T-Mobile had an interesting year in 2014. In the third quarter of 2014, the company reported a loss of $94 million, due largely to its expenses in continuing to migrate its MetroPCS customers over to the T-Mobile network from older Code Division Multiple Access (CDMA) systems. About $97 million of the cost to shut down the old CDMA network was recognized in Q3. T-Mobile lost 12 cents a share for the quarter in connection with those costs, which was an increase from the 5-cents-per-share loss that was posted one year prior, according to a previous eWEEK report. About 87 percent of the total MetroPCS customer base was on the T-Mobile network at of the end of Q4, according to the company. In addition, about 73 percent of the MetroPCS spectrum had been integrated into the T-Mobile network by the end of 2014.
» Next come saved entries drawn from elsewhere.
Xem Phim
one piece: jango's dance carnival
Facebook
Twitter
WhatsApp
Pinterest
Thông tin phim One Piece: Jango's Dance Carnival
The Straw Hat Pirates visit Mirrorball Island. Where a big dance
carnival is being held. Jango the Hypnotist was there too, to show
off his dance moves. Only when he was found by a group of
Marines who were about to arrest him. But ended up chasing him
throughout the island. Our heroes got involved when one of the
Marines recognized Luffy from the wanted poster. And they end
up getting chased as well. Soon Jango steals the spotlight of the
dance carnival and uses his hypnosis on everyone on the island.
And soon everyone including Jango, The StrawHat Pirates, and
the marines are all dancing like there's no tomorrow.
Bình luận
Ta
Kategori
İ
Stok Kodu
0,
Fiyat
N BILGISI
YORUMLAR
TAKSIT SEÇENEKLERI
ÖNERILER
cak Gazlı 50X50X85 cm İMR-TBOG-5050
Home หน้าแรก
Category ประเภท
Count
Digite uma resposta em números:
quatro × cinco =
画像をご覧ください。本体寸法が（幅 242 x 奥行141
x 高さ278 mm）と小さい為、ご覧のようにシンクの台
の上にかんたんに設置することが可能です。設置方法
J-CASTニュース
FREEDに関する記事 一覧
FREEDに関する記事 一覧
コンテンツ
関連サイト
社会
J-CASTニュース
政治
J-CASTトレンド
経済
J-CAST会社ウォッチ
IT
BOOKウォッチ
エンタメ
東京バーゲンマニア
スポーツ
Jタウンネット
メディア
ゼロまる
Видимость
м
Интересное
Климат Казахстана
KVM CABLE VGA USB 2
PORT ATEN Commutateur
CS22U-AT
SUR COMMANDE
T-Mobile Profit Hits $101M for Q4 2014, Reversing $20M Loss in 2013
In 2014, T-Mobile was the apparent target of several merger attempts. In October, French telecommunications company Iliad announced that it had ended its acquisition attempts for T-Mobile, while in early August Sprint dropped its own plans to buy T-Mobile after the move was opposed by regulators, according to reports. Sprint had been rumored for months to be seeking a merger with T-Mobile so that the two struggling companies could join together and fight harder to compete with mobile powers Verizon Wireless and AT&T. Iliad wanted to buy T-Mobile US to bolster its global aspirations.
T-Mobile’s latest financial results were in contrast to the latest results from competitors Verizon, AT&T and Sprint, which all suffered losses. Earlier in February, Sprint reported a net loss of $2.4 billion in its third quarter of 2014, which was more than twice the loss of $1.04 billion one year ago. Sprint also had an operating loss of $2.54 billion, which included non-cash charges of $2.1 billion. The Q3 operating loss compared with an operating loss of $576 million for the same quarter one year ago, and included a $1.9 billion reduction to the Sprint trade name and approximately $200 million to reduce the carrying value of wireline network assets. Without those write-downs, Sprint’s operating loss would have improved $169 million year-over-year, the company stated.
In January, Verizon reported Q4 losses of $2.2 billion, largely due to the cost of non-operational expenses including benefits and pension payments, according to an earlier eWEEK report. Verizon’s Q4 revenue was $33.2 billion, which was a 6.8 percent increase over the year-ago quarter, when revenue came in at $31.07 billion. Verizon is the largest wireless carrier in the United States. The $2.2 billion Q4 loss was a $9 billion shift from one year ago, when the company posted $7.9 billion in profits for that quarter, according to the company’s figures.
Also in January, AT&T reported a net loss of $3.9 billion in the fourth quarter of 2014, though its revenue of $34.4 billion rose 3.8 percent from the same period the previous year. The fourth-quarter losses were due to non-cash charges, such as actuarial losses on benefit plans, non-cash write-offs of some network assets, merger and integration-related expenses, and other expenses, the company said. Loss per share was 77 cents, compared with $1.31 earnings per share that was posted for the same period one year ago, according to AT&T. The $3.9 billion fourth-quarter loss was quite a drop from the $6.9 billion in net profits that the company posted a year ago.